Stąd też taki sentyment do cesarsko-królewskich czasów w Krakowie i okolicach.
Wtedy w Galicji powstał też zalążek społeczeństwa obywatelskiego. Jak grzyby po deszczu zaczęły powstawać organizacje oświatowe, rolnicze, dobroczynne, religijne, sportowe czy spółdzielcze. Te ostatnie odegrały tu szczególnie znaczącą rolę, czemu poświęciłem swoją pracę habilitacyjną. Spółdzielnie miały wiele funkcji, związanych nie tylko z gospodarką, lecz także z kulturą i oświatą. Uczyły gospodarności, oszczędności, zaradności, a przede wszystkim współdziałania. Jej członkowie przeciwstawiali się biedzie właśnie przez współpracę, stawiając na uczciwość, tworząc społeczność.
Spółdzielczość była zresztą najsilniejszym segmentem organizacji obywatelskich we wszystkich zaborach, a także w odrodzonej Polsce w pierwszej połowie XX w. W czasach PRL została praktycznie upaństwowiona. Nie odrodziła się już po upadku komunizmu, mimo że były warunki….
To dlatego, że nie mamy zaufania do drugiego człowieka, za to chcemy mieć święte prawo własności?
Ale przecież własność spółdzielcza jest najwyższym stopniem uspołecznionej, ale jednak prywatnej własności. Istotą wszystkich zrzeszeń jest działanie dla dobra członków – nie tylko materialne. Istniejące od lat Towarzystwo Miłośników Historii i Zabytków Krakowa działa dla Krakowa, ale zaspokaja potrzebę członków – dbania o ich miasto. Tak samo jest ze spółdzielniami – działają one również dla korzyści swoich członków. Pierwsi spółdzielcy założyli sklep spożywczy po roku oszczędzania w Rochdale pod Manchesterem.
Na czym polegała zyskowność? Na tym, że zamawiali produkty hurtowo, a swoim członkom sprzedawali po cenach rynkowych, ale bez marży. Różnica między ceną poza spółdzielnią, a tym, co płacili za towary członkowie, wynosiła nawet do 17 proc. Jeśli dziś miałby pan taką spółdzielnię na osiedlu, to rocznie wydając 10 tys. zł na żywność na Boże Narodzenie, mógłby pan dostać 1700 zł zwrotu. To była też funkcja edukacyjna – spółdzielnia uczyła oszczędzać i wyrywać kapitalistom tę marżę.
Skoro to takie proste i opłacalne, to dlaczego XXI w. nie przynosi spółdzielczego boomu?
Spółdzielczość nie chciała wydawać pieniędzy na boost off, na pokazanie się, na reklamę. To była celowa strategia.
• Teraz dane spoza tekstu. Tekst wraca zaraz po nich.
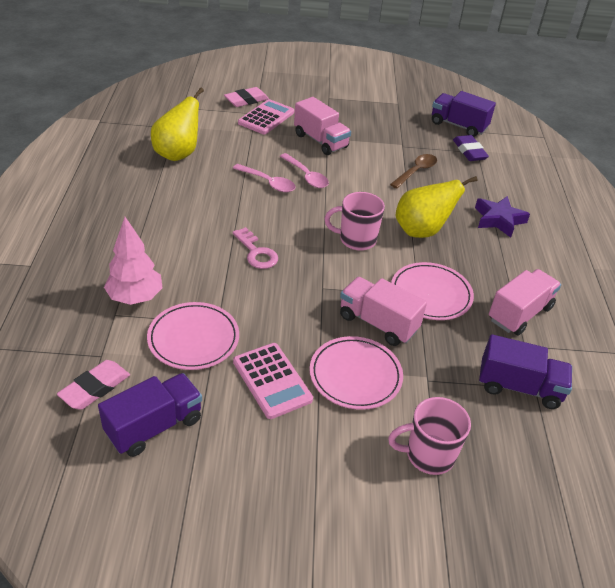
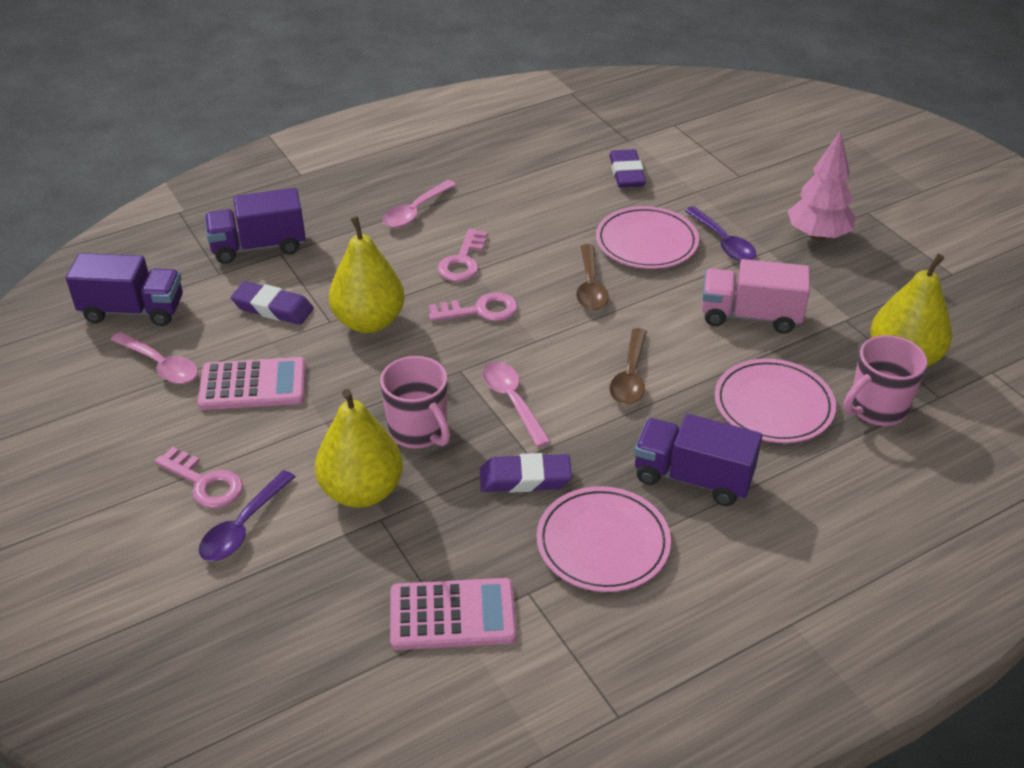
brown spoon: [390,154,437,188] = 1 -> [576,244,609,310] [610,328,647,405] = 2
pink eraser: [57,360,130,410] [224,87,269,107] = 2 -> none = 0
pink key: [232,227,278,269] = 1 -> [155,447,243,509] [429,292,518,321] [438,229,488,282] = 3
pink spoon: [233,164,295,192] [280,153,329,188] = 2 -> [111,332,198,384] [383,180,457,228] [482,361,551,447] = 3
pink truck: [294,97,351,155] [340,277,427,346] [489,269,561,335] = 3 -> [702,259,810,334] = 1
purple eraser: [453,135,489,161] = 1 -> [231,281,314,325] [480,453,572,493] [609,149,646,188] = 3
purple spoon: none = 0 -> [199,470,295,561] [685,207,756,261] = 2
purple star: [475,196,530,238] = 1 -> none = 0
yellow pear: [151,88,204,161] [395,176,478,238] = 2 -> [315,389,403,508] [329,216,405,333] [870,254,952,367] = 3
Dawali towar w najlepszej jakości, bez marży, ale nie było tej otoczki. Trudno było rywalizować z supermarketami i firmami, które starają się jak najlepiej opakować produkt, który próbują sprzedać. Był pan kiedyś w Ameryce Północnej?
Jeszcze nie.
Byłem w Kanadzie, w Edmonton, w mallu, gdzie między sklepami klientów woziła kolejka, a we wnętrzu centrum handlowego była usypana sztuczna plaża. Maszyna, która robi fale, lampy do opalania. Spółdzielczość przegrała z nowym kapitalizmem, ale i PRL-em. Wtedy ludziom słowo „spółdzielnia” zaczęło kojarzyć się negatywnie. Spółdzielnia mieszkaniowa była urzędem rozdzielania mieszkań. Spółdzielnia „Społem” sklepem.
Wydaje mi się, że PRL zbliżał do siebie ludzi w pewien sposób na siłę. Na przykład w mieszkalnictwie.
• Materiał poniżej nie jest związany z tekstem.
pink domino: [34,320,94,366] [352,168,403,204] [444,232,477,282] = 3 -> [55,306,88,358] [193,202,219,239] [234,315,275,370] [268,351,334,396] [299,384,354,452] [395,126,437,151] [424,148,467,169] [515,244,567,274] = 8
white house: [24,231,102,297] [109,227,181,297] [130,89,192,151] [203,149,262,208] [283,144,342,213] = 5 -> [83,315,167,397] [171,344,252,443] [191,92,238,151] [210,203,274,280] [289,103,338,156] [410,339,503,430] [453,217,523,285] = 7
Na mieszkania czekało się w kolejkach. W każdej z nich byli pracownicy naukowi, urzędnicy, robotnicy, kolejarze, lekarze. Skrajna heterogeniczność. Moimi pierwszymi sąsiadami byli z jednej strony ludzie bardzo prości, ale bogobojni. Oczywiście przez ściany słyszeliśmy ich zbiorowe modlitwy. Po drugiej stronie mieliśmy prostytutki. Nie mogła się tam wytworzyć żadna więź społeczna. Teraz osiedla mieszkaniowe są z kolei coraz bardziej homogeniczne.
Mamy przykłady takiej architektury dosłownie kilkadziesiąt metrów stąd. Rozmawiamy na terenie kampusu Uniwersytetu Jagiellońskiego na krakowskim Ruczaju. Po drugiej stronie ulicy powstały nowe osiedla – każde oddzielone od reszty płotem.
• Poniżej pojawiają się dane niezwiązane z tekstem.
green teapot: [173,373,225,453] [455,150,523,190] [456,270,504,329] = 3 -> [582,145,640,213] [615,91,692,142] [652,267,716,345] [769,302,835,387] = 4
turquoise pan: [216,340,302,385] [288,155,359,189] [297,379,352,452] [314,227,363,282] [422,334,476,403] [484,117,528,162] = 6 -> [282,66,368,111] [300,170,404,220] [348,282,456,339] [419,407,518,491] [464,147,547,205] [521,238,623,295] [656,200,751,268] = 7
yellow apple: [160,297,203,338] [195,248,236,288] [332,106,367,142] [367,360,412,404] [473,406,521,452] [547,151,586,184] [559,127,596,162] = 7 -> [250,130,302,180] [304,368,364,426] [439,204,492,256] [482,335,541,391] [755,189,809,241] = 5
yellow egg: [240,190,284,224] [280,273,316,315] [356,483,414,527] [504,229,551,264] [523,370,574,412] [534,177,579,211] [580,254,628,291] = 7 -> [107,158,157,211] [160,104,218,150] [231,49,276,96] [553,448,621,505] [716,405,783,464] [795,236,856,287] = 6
To osiedla uważane często za luksusowe, z własną ochroną, a ci, którzy w nich mieszkają, niekoniecznie chcą bratać się z tymi, których mają za murem.
Mimo że to osoby najczęściej dość podobne.
A miasto nigdy wcześniej nie było grodzone płotami. W średniowieczu organizowały je dwa żywioły. Kościół i religia razem ze swoimi instytucjami i organizacjami społecznymi oraz cechy rzemieślnicze. Cech ogarniał całe życie człowieka i był odpowiedzialny za przydzielone mu funkcje miasta – na przykład obronność. Każdy człowiek dzięki nim mógł mieć oparcie w jakiejś grupie. Natomiast co zrobił kapitalizm?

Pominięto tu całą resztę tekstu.